- Born: 1949 (age 76–77) Radès, Tunisia
- Occupations: Anthropologist Politician

Academic background
- Alma mater: Paris Diderot University

= Lilia Labidi =

Politician from Tunisia

Lilia Labidi (Arabic: ليليا العبيدي) (born 1949) is a Tunisian anthropologist, feminist and politician. She was Minister of Women's Affairs, from January 17 to December 24, 2011, in the government of Mohamed Ghannouchi, and of Béji Caïd Essebsi.

== Life ==

Lilia Labidi studied at the Paris Diderot University and obtained a doctorate in psychology in 1978 and a doctorate of state in anthropology in 1986.

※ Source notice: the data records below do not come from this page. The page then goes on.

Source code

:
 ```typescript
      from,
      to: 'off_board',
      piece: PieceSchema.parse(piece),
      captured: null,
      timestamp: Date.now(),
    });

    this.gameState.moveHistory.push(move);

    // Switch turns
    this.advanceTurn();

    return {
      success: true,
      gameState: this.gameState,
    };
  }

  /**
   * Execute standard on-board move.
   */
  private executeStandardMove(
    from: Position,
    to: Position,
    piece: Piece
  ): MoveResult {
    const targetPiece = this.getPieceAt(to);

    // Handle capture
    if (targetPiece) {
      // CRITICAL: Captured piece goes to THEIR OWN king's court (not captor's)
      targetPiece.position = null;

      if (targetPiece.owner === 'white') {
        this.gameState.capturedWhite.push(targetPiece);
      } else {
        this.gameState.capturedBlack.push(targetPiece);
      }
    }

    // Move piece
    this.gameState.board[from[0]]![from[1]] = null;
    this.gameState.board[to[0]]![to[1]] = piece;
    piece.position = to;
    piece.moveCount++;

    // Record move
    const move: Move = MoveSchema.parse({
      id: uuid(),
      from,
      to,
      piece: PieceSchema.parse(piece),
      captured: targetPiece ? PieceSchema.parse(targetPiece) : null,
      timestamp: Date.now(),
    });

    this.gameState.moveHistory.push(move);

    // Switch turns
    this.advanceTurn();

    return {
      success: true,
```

She was a lecturer in Clinical Psychology at the Faculty of Humanities and Social Sciences, Tunis, Institute for Advanced Study in Princeton, New Jersey, and George Washington University's Woodrow Wilson International Center.

A committed feminist, she writes several books on the subject. She is a member of the Tunisian Women's Association for Development Research; she is a member of its steering committee in 1989.

Following the 2011 revolution, Labidi was appointed Minister of Women's Affairs in the national unity government of Mohamed Ghannouchi and then in that of Béji Caïd Essebsi. She says she has faith in the revolution and does not consider her feminist views as confining her to a ministry dealing with women's affairs: "I would have been called upon to do anything for the service of women. democracy, pluralism and a better Tunisia, which I would have accepted without hesitation ".

She is a Global Fellow at the Woodrow Wilson International Center for Scholars. In 2016–2017, she was a Fellow at the Swedish Collegium for Advanced Study in Uppsala, Sweden.